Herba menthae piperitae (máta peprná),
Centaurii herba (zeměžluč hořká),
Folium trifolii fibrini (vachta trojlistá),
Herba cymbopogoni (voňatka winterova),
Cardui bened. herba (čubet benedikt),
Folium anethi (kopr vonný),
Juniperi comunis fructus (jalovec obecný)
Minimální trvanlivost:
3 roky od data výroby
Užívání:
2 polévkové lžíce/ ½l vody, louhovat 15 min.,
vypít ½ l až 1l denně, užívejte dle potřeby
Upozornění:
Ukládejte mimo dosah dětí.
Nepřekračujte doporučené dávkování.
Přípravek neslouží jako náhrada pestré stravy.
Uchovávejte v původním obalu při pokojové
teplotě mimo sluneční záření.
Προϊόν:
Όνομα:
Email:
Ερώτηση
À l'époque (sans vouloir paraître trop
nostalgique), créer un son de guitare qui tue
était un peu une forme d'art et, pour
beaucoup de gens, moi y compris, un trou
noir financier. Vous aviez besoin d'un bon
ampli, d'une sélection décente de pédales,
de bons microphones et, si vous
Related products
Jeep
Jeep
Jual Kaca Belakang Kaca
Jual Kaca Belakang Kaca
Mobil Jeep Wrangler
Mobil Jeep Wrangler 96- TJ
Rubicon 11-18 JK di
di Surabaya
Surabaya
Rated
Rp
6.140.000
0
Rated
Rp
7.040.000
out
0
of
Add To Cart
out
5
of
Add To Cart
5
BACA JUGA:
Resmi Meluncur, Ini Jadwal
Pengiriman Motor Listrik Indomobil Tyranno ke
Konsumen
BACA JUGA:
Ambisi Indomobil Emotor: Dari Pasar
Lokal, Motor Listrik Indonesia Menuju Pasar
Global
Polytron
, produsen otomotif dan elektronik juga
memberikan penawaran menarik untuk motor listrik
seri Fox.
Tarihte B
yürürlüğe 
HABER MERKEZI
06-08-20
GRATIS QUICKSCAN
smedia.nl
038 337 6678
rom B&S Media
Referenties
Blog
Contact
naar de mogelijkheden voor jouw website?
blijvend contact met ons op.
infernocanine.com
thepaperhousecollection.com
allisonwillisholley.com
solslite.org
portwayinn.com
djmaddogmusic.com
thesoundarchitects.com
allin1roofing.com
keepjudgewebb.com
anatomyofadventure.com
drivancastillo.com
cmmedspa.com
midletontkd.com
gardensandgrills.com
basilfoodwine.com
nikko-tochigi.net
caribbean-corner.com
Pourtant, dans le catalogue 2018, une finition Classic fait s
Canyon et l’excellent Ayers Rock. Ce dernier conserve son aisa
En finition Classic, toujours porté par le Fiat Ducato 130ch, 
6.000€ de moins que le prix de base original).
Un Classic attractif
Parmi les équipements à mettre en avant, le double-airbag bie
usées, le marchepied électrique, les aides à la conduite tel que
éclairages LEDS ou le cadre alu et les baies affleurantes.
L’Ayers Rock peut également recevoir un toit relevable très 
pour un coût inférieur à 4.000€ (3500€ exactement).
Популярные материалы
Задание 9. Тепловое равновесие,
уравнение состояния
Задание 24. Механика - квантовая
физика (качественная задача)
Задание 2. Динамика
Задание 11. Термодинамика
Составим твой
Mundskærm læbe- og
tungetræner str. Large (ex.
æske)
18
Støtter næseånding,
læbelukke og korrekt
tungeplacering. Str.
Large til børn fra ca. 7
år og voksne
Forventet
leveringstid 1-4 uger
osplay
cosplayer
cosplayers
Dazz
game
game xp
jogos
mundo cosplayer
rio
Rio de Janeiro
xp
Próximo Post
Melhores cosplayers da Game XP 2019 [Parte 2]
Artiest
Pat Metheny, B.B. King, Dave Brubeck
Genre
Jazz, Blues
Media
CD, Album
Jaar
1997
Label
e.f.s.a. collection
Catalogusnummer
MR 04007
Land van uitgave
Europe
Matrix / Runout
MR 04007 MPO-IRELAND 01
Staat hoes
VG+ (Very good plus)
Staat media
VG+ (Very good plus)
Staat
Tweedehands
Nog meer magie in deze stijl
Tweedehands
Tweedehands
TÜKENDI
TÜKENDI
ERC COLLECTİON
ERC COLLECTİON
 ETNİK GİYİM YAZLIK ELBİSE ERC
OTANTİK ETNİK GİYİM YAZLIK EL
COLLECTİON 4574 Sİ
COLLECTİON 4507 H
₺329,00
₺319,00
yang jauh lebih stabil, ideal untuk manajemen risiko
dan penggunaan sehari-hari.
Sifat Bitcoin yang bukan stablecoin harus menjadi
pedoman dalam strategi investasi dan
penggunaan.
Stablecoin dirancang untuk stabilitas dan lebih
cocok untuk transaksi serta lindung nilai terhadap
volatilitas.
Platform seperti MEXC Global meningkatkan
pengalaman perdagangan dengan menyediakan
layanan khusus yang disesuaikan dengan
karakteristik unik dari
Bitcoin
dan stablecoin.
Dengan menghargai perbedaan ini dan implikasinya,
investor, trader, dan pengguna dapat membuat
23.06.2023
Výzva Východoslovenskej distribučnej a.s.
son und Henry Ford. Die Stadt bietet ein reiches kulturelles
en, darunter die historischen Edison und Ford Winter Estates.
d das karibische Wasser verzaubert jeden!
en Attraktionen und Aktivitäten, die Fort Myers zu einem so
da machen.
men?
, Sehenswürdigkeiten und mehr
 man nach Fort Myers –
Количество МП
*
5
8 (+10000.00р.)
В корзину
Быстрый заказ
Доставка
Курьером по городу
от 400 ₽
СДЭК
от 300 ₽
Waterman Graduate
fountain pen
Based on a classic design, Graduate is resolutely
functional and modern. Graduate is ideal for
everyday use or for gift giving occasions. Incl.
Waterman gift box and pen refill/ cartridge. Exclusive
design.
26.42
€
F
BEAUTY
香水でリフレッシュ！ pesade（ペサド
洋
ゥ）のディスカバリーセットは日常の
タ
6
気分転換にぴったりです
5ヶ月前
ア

Task to complete: Put every line of the data above into a JSON list of strings, one string per line, leaving out blank lines.

Exercise solution:
[
  "Herba menthae piperitae (máta peprná),",
  "Centaurii herba (zeměžluč hořká),",
  "Folium trifolii fibrini (vachta trojlistá),",
  "Herba cymbopogoni (voňatka winterova),",
  "Cardui bened. herba (čubet benedikt),",
  "Folium anethi (kopr vonný),",
  "Juniperi comunis fructus (jalovec obecný)",
  "Minimální trvanlivost:",
  "3 roky od data výroby",
  "Užívání:",
  "2 polévkové lžíce/ ½l vody, louhovat 15 min.,",
  "vypít ½ l až 1l denně, užívejte dle potřeby",
  "Upozornění:",
  "Ukládejte mimo dosah dětí.",
  "Nepřekračujte doporučené dávkování.",
  "Přípravek neslouží jako náhrada pestré stravy.",
  "Uchovávejte v původním obalu při pokojové",
  "teplotě mimo sluneční záření.",
  "Προϊόν:",
  "Όνομα:",
  "Email:",
  "Ερώτηση",
  "À l'époque (sans vouloir paraître trop",
  "nostalgique), créer un son de guitare qui tue",
  "était un peu une forme d'art et, pour",
  "beaucoup de gens, moi y compris, un trou",
  "noir financier. Vous aviez besoin d'un bon",
  "ampli, d'une sélection décente de pédales,",
  "de bons microphones et, si vous",
  "Related products",
  "Jeep",
  "Jeep",
  "Jual Kaca Belakang Kaca",
  "Jual Kaca Belakang Kaca",
  "Mobil Jeep Wrangler",
  "Mobil Jeep Wrangler 96- TJ",
  "Rubicon 11-18 JK di",
  "di Surabaya",
  "Surabaya",
  "Rated",
  "Rp",
  "6.140.000",
  "0",
  "Rated",
  "Rp",
  "7.040.000",
  "out",
  "0",
  "of",
  "Add To Cart",
  "out",
  "5",
  "of",
  "Add To Cart",
  "5",
  "BACA JUGA:",
  "Resmi Meluncur, Ini Jadwal",
  "Pengiriman Motor Listrik Indomobil Tyranno ke",
  "Konsumen",
  "BACA JUGA:",
  "Ambisi Indomobil Emotor: Dari Pasar",
  "Lokal, Motor Listrik Indonesia Menuju Pasar",
  "Global",
  "Polytron",
  ", produsen otomotif dan elektronik juga",
  "memberikan penawaran menarik untuk motor listrik",
  "seri Fox.",
  "Tarihte B",
  "yürürlüğe ",
  "HABER MERKEZI",
  "06-08-20",
  "GRATIS QUICKSCAN",
  "smedia.nl",
  "038 337 6678",
  "rom B&S Media",
  "Referenties",
  "Blog",
  "Contact",
  "naar de mogelijkheden voor jouw website?",
  "blijvend contact met ons op.",
  "infernocanine.com",
  "thepaperhousecollection.com",
  "allisonwillisholley.com",
  "solslite.org",
  "portwayinn.com",
  "djmaddogmusic.com",
  "thesoundarchitects.com",
  "allin1roofing.com",
  "keepjudgewebb.com",
  "anatomyofadventure.com",
  "drivancastillo.com",
  "cmmedspa.com",
  "midletontkd.com",
  "gardensandgrills.com",
  "basilfoodwine.com",
  "nikko-tochigi.net",
  "caribbean-corner.com",
  "Pourtant, dans le catalogue 2018, une finition Classic fait s",
  "Canyon et l’excellent Ayers Rock. Ce dernier conserve son aisa",
  "En finition Classic, toujours porté par le Fiat Ducato 130ch, ",
  "6.000€ de moins que le prix de base original).",
  "Un Classic attractif",
  "Parmi les équipements à mettre en avant, le double-airbag bie",
  "usées, le marchepied électrique, les aides à la conduite tel que",
  "éclairages LEDS ou le cadre alu et les baies affleurantes.",
  "L’Ayers Rock peut également recevoir un toit relevable très ",
  "pour un coût inférieur à 4.000€ (3500€ exactement).",
  "Популярные материалы",
  "Задание 9. Тепловое равновесие,",
  "уравнение состояния",
  "Задание 24. Механика - квантовая",
  "физика (качественная задача)",
  "Задание 2. Динамика",
  "Задание 11. Термодинамика",
  "Составим твой",
  "Mundskærm læbe- og",
  "tungetræner str. Large (ex.",
  "æske)",
  "18",
  "Støtter næseånding,",
  "læbelukke og korrekt",
  "tungeplacering. Str.",
  "Large til børn fra ca. 7",
  "år og voksne",
  "Forventet",
  "leveringstid 1-4 uger",
  "osplay",
  "cosplayer",
  "cosplayers",
  "Dazz",
  "game",
  "game xp",
  "jogos",
  "mundo cosplayer",
  "rio",
  "Rio de Janeiro",
  "xp",
  "Próximo Post",
  "Melhores cosplayers da Game XP 2019 [Parte 2]",
  "Artiest",
  "Pat Metheny, B.B. King, Dave Brubeck",
  "Genre",
  "Jazz, Blues",
  "Media",
  "CD, Album",
  "Jaar",
  "1997",
  "Label",
  "e.f.s.a. collection",
  "Catalogusnummer",
  "MR 04007",
  "Land van uitgave",
  "Europe",
  "Matrix / Runout",
  "MR 04007 MPO-IRELAND 01",
  "Staat hoes",
  "VG+ (Very good plus)",
  "Staat media",
  "VG+ (Very good plus)",
  "Staat",
  "Tweedehands",
  "Nog meer magie in deze stijl",
  "Tweedehands",
  "Tweedehands",
  "TÜKENDI",
  "TÜKENDI",
  "ERC COLLECTİON",
  "ERC COLLECTİON",
  " ETNİK GİYİM YAZLIK ELBİSE ERC",
  "OTANTİK ETNİK GİYİM YAZLIK EL",
  "COLLECTİON 4574 Sİ",
  "COLLECTİON 4507 H",
  "₺329,00",
  "₺319,00",
  "yang jauh lebih stabil, ideal untuk manajemen risiko",
  "dan penggunaan sehari-hari.",
  "Sifat Bitcoin yang bukan stablecoin harus menjadi",
  "pedoman dalam strategi investasi dan",
  "penggunaan.",
  "Stablecoin dirancang untuk stabilitas dan lebih",
  "cocok untuk transaksi serta lindung nilai terhadap",
  "volatilitas.",
  "Platform seperti MEXC Global meningkatkan",
  "pengalaman perdagangan dengan menyediakan",
  "layanan khusus yang disesuaikan dengan",
  "karakteristik unik dari",
  "Bitcoin",
  "dan stablecoin.",
  "Dengan menghargai perbedaan ini dan implikasinya,",
  "investor, trader, dan pengguna dapat membuat",
  "23.06.2023",
  "Výzva Východoslovenskej distribučnej a.s.",
  "son und Henry Ford. Die Stadt bietet ein reiches kulturelles",
  "en, darunter die historischen Edison und Ford Winter Estates.",
  "d das karibische Wasser verzaubert jeden!",
  "en Attraktionen und Aktivitäten, die Fort Myers zu einem so",
  "da machen.",
  "men?",
  ", Sehenswürdigkeiten und mehr",
  " man nach Fort Myers –",
  "Количество МП",
  "*",
  "5",
  "8 (+10000.00р.)",
  "В корзину",
  "Быстрый заказ",
  "Доставка",
  "Курьером по городу",
  "от 400 ₽",
  "СДЭК",
  "от 300 ₽",
  "Waterman Graduate",
  "fountain pen",
  "Based on a classic design, Graduate is resolutely",
  "functional and modern. Graduate is ideal for",
  "everyday use or for gift giving occasions. Incl.",
  "Waterman gift box and pen refill/ cartridge. Exclusive",
  "design.",
  "26.42",
  "€",
  "F",
  "BEAUTY",
  "香水でリフレッシュ！ pesade（ペサド",
  "洋",
  "ゥ）のディスカバリーセットは日常の",
  "タ",
  "6",
  "気分転換にぴったりです",
  "5ヶ月前",
  "ア"
]